Why should a business with a principal duty to its own commercial outcomes, invest in something like inclusive business?

  • Firstly, there is an opportunity to achieve shared economic advancement. Inclusive business is not about charitable donations, it is about the exploration of viable commercial arrangements which have an ROI.
  • Secondly, it is about reducing your exposure to risk, through securing your supply chain and protecting it from market forces
  • And finally, there’s a necessity to take a role as a business leader and have a strong reputation in the market. There are opportunities to be reputationally perceived as a leader in sustainability, which has benefits to sales with the building of greater trust.

Industries are using inclusive business mindset to build differentiated products, explore new markets and secure a sustainable supply chain. The following outlines the business case inclusive business.

Financial

Businesses around the world are finding innovative ways to work with low-income people living in developing countries, working with them as suppliers, distributors, retailers, or customers. Inclusive business approaches provide business the opportunity to understand the dynamics of the market from a holistic perspective and incorporate practices that lead to economic benefits to the business’ bottom line.

Mounting evidence [1] shows that sustainable companies deliver significant positive financial performance, and investors are beginning to value them more highly.  According to the 2015 EY Global Institutional Investor Survey, investors “… more than ever, are using nonfinancial performance to draw conclusions on value and better inform and underpin their decisions.”

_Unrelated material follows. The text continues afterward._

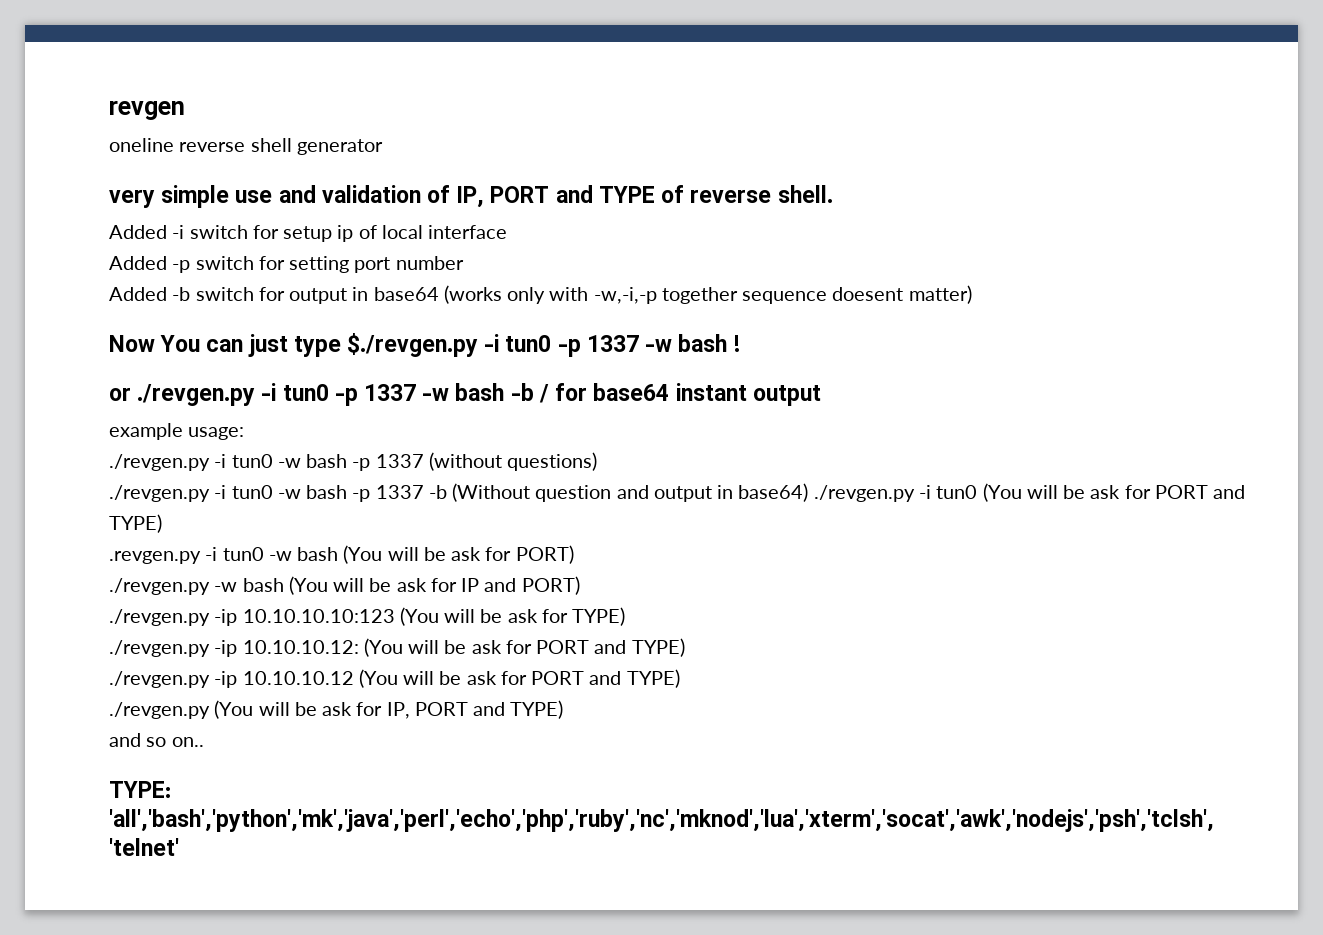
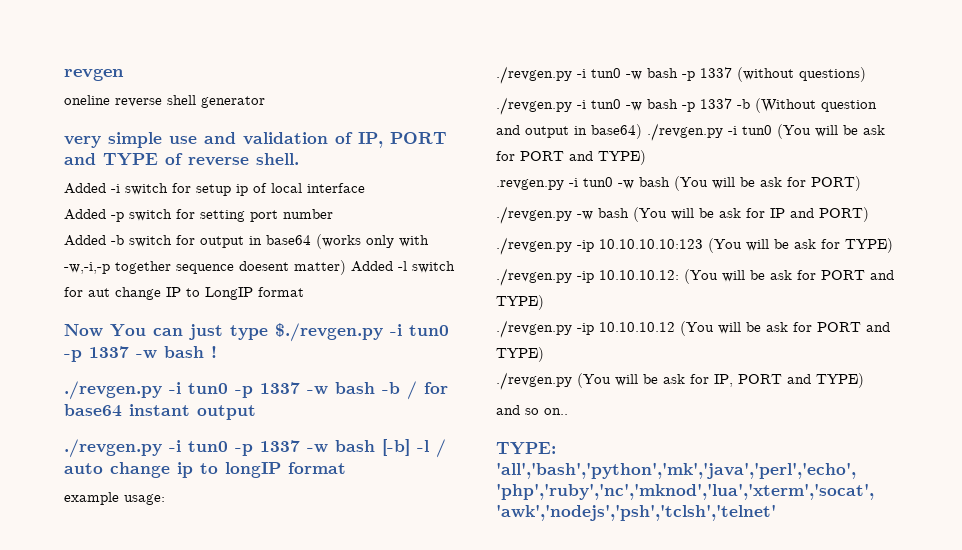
(972, 294) none -> [351,261,455,273] [64,287,304,300] Added -l switch for aut change IP to LongIP format
[109,387,131,401] or -> (217, 352) none
(821, 395) none -> [64,439,446,458] [64,462,346,478] // ./revgen.py -i tun0 -p 1337 -w bash [-b] -l / auto change ip to longIP format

At the end of the day, inclusive business models that can demonstrate a financial return to the business, or is at least cost neutral, are far more likely to gather executive and shareholder support than programs that deliver social impact alone.  Such models are also far more resilient during periods of market downturns and corporate distress.  For most companies, the internal case for inclusive business has traditionally been rooted in either:

1) the marketing function and in revenue protection or growth arguments (e.g., improved sales to “green” consumer segments, brand value improvement, consumer/customer demand for certification) or

2) in the risk management function, sometimes disguised as CSR, in terms of licence to operate, meeting legal requirements, and mitigation against NGO and/or market backlash (e.g., child labour, environmental harm).

While the marketing and risk management perspectives are of course valid contributions to the overall business case, we see the opportunities for creating shared value going beyond these to encompass both the revenue and cost structures to determine how profitability can be improved for all members of the supply chain to build both shareholder and societal value. However, this long-term value creation must be translated into a clear return-on-investment case, including a net present value analysis, to help management decide on the relative attractiveness of inclusive business investments relative to other pressing needs and justifying these decisions with shareholders.

Risk management

The food system is faced with several challenges related to innovation, demand, supply and regulation. A step change is needed to meet future demand, given that growth rates in agriculture yields have been declining and are currently below world population growth with crop yields approaching theoretical maximums in developed countries.   Climate change, water scarcity, and poor labour conditions in much of the world increases the risk exposure for businesses. McKinsey reports that the value at stake from sustainability concerns can be as a high as 70% of earnings before interest, taxes, depreciation and amortisation.

Reputation and Lead

Business can be cynical about consumer interest in sustainable products – especially where willingness-to-pay is concerned.  However, a shift is occurring in the minds of consumers – it is less about ‘me’ and more about ‘we’ in the decision-making processes, especially with the millennials. An Accenture study found that we expect more transparency, honesty, and tangible global impact from businesses.  Being a leader in sustainability will increasingly have bottom line impact in the years to come.

The other consideration is what happens if you do not ensure your value chain meets accepted standards and a crisis occurs. Breakfast and snacking occasions have high switching opportunities, as Nestlé discovered with the Greenpeace Orangutan campaign. A sustainability risk is potentially big when the whole world can find out about it overnight.  Once a reputation is lost, building that trust can take several years. Demonstrating leadership to the market, as Edelman’s 2017 Trust Barometer highlights, is an important asset in current times, and businesses “must step outside of their traditional roles and work toward a new, more inclusive operating model that puts people …at the centre of everything they do.”

Businesses are working within a complex and unprecedented brew of social, environmental, market, political and technological forces. These require sophisticated, sustainability-based management. Yet businesses are often reluctant to place sustainability as a key part of their strategy in the belief that the costs outweigh the benefits. For those looking for new potential approaches, perhaps inclusive business is the answer.

Learn more on what is Inclusive Business here.


[1]  Arabesque and University of Oxford reviewed the academic literature on sustainability and corporate performance and found that 90% of 200 studies analysed conclude that good ESG standards lower the cost of capital; 88% show that good ESG practices result in better operational performance; and 80% show that stock price performance is positively correlated with good sustainability practices.